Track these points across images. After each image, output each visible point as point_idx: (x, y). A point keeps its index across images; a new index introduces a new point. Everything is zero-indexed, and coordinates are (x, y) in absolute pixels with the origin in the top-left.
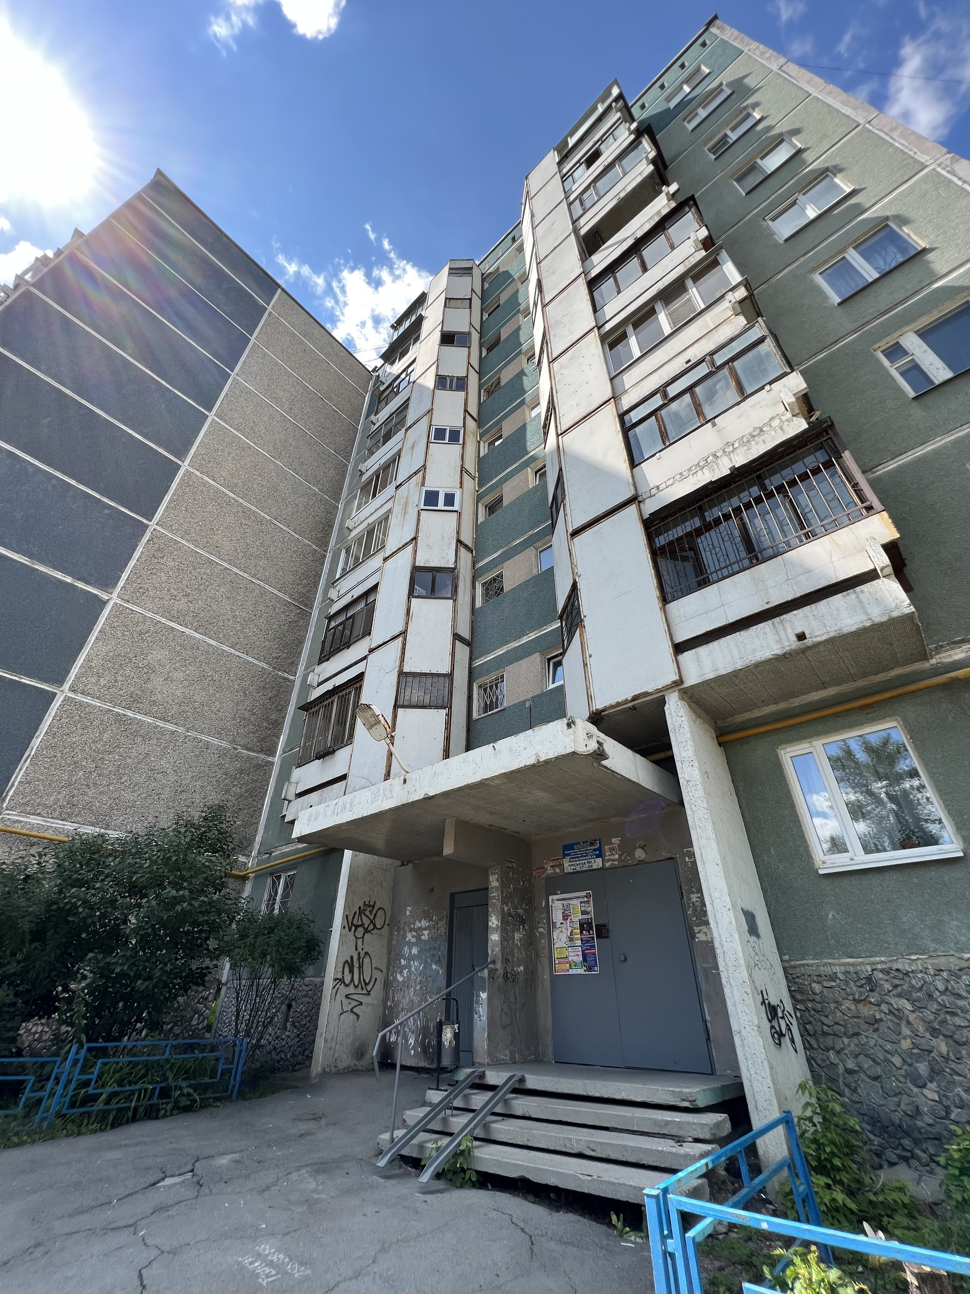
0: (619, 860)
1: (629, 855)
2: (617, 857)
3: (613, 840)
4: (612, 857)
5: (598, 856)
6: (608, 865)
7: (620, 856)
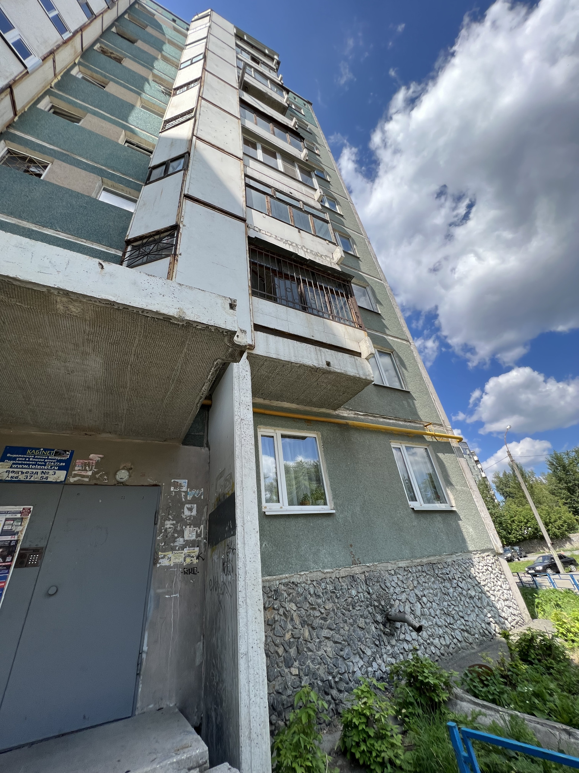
0: (93, 477)
1: (107, 474)
2: (90, 473)
3: (91, 456)
4: (83, 473)
5: (60, 468)
6: (72, 480)
7: (94, 474)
- - -
Copy all the lines above, substituting "upper-left" for "top-left" and keeping everything else the same. Leave the pictures out.

Track these points across images. After each image, output each visible point as point_idx: (x, y). A point keeps its index across images; a new index introduces a new point. Everything is zero-indexed, and coordinates are (x, y) in absolute pixels with the origin in the upper-left.
0: (619, 860)
1: (629, 855)
2: (617, 857)
3: (613, 840)
4: (612, 857)
5: (598, 856)
6: (608, 865)
7: (620, 856)
0: (93, 477)
1: (107, 474)
2: (90, 473)
3: (91, 456)
4: (83, 473)
5: (60, 468)
6: (72, 480)
7: (94, 474)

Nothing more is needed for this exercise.